[TASK SET]
• 1. In the excerpt on virtual dispatch, recast the paragraph beginning "The compounding cost comes from blocked inlining" as a short bulleted list that keeps its main facts.
• 2. Carry the excerpt on virtual dispatch forward from its last paragraph, in the same style.

[DOCUMENT EXCERPT]
┄┄┄┄┄┄┄┄┄┄
The Full Cost of Virtual Dispatch and Three Ways to Eliminate It

Virtual dispatch in C++ has a reputation for being expensive. The mental model is roughly right: every polymorphic object carries a hidden pointer to a vtable, every virtual call loads that pointer and then loads a function pointer from the table, and the resulting indirect call goes wherever the pointer leads. David Álvarez Rosa’s breakdown on the isocpp blog puts the practical consequence plainly: on latency-sensitive paths, this overhead is measurable and avoidable. What the article gestures at but does not fully develop is where the overhead actually accumulates.

The Inlining Problem Is Bigger Than the Dispatch Itself

Agner Fog’s microarchitecture manual gives the raw numbers on the dispatch mechanism. An indirect call through a register on modern Intel, when the branch is well-predicted, costs roughly one to three cycles more than a direct call. For a monomorphic call site where the same concrete type appears every time, the CPU’s indirect branch predictor learns the target quickly. In isolation, the vtable round-trip is not catastrophic.

The compounding cost comes from blocked inlining. A virtual call is an opaque barrier for the compiler. It cannot see the call target at compile time, so it cannot inline the callee. This matters because inlining is what enables the optimizations downstream: constant folding, loop vectorization, register allocation across the call site, common subexpression elimination. A loop that calls a virtual method on each iteration cannot be auto-vectorized, even if the method does nothing more complex than adding two numbers, because the compiler cannot inspect the method body to prove the vectorization is safe. These are the transformations that produce real speedups on modern hardware, and a virtual call boundary quietly prevents all of them.
┄┄┄┄┄┄┄┄┄┄
[DATA EXTRACTS]
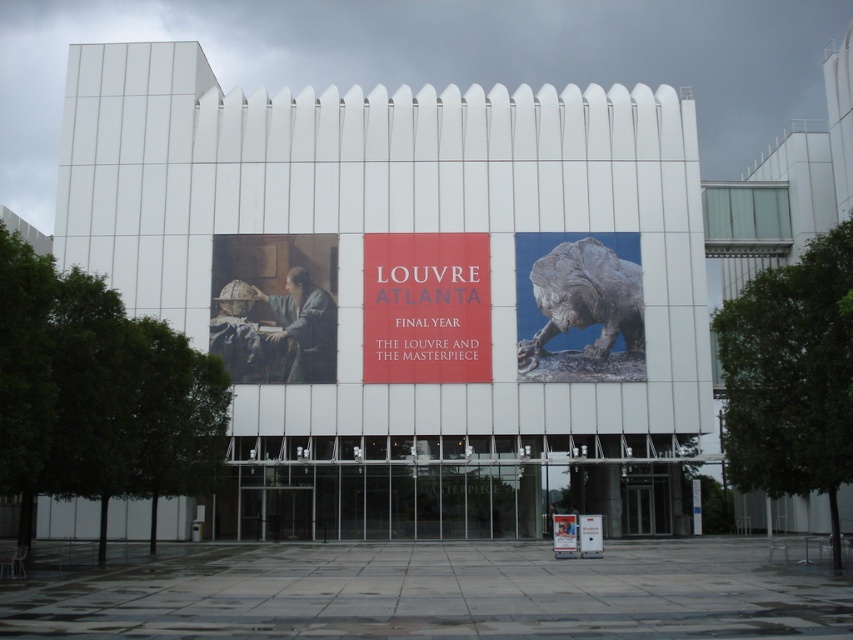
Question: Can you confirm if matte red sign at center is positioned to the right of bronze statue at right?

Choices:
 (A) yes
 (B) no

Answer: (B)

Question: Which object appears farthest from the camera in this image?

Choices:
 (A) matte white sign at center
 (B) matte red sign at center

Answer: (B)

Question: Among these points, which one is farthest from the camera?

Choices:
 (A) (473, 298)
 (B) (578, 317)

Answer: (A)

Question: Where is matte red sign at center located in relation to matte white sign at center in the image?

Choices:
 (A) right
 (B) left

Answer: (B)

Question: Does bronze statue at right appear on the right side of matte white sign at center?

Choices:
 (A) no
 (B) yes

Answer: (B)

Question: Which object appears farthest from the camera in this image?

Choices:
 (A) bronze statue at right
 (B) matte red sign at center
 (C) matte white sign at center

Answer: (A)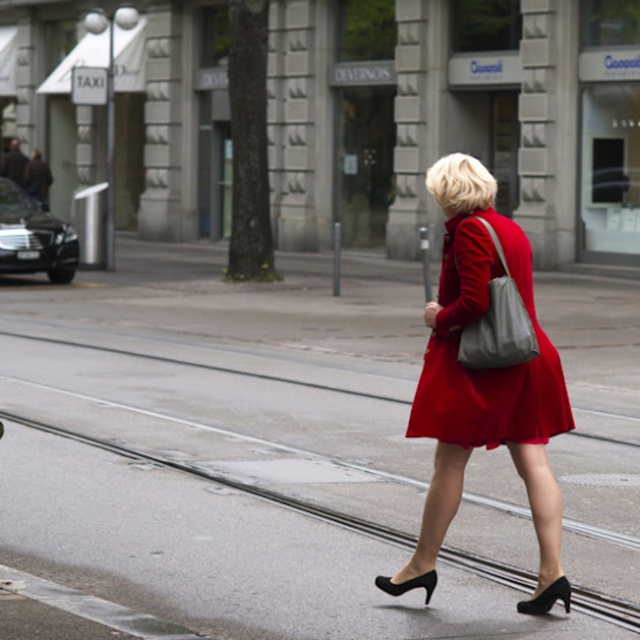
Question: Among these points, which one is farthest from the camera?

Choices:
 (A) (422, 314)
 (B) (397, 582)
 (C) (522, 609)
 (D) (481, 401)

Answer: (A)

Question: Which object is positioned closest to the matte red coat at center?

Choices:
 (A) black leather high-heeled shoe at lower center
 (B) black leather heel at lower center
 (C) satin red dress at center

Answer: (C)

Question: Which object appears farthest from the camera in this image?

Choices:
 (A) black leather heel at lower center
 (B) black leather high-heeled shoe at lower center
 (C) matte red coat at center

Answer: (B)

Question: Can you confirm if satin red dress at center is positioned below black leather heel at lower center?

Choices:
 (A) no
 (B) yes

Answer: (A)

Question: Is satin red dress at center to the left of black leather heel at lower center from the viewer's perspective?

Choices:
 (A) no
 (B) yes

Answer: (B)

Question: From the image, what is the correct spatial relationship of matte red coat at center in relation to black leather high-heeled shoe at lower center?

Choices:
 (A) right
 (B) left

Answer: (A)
┄┄┄┄┄┄┄┄┄┄
[ANSWERS FOR THE TASKS]
• 1.
- The compounding cost of virtual calls comes from blocked inlining.
- A virtual call is an opaque barrier: the compiler can't see the target at compile time, so it can't inline the callee.
- Inlining enables the downstream optimizations: constant folding, loop vectorization, register allocation across the call site, and common subexpression elimination.
- A loop that calls a virtual method on each iteration can't be auto-vectorized, even if the method only adds two numbers, because the compiler can't inspect the method body to prove vectorization is safe.
- These transformations produce real speedups on modern hardware, and a virtual call boundary quietly prevents all of them.

• 2.
Chandler Carruth’s CppCon 2014 talk on efficiency and data structures established this point clearly: a virtual call on a hot, cache-resident object is cheap in isolation. The cost compounds through the optimizer’s inability to look through it.

Misprediction is the other major factor. Post-Spectre, indirect branches on x86 are often retpoline-wrapped by the kernel or compiler, adding roughly 20-30 cycles of fixed overhead per call regardless of prediction accuracy. Even without retpolines, a call site where two or more types mix randomly pays a 15-20 cycle misprediction penalty each time the branch predictor is wrong. In workloads with eight or more concrete types cycling through a single call site, published benchmarks have shown slowdowns of four to six times versus a direct call, and that is before accounting for instruction cache effects.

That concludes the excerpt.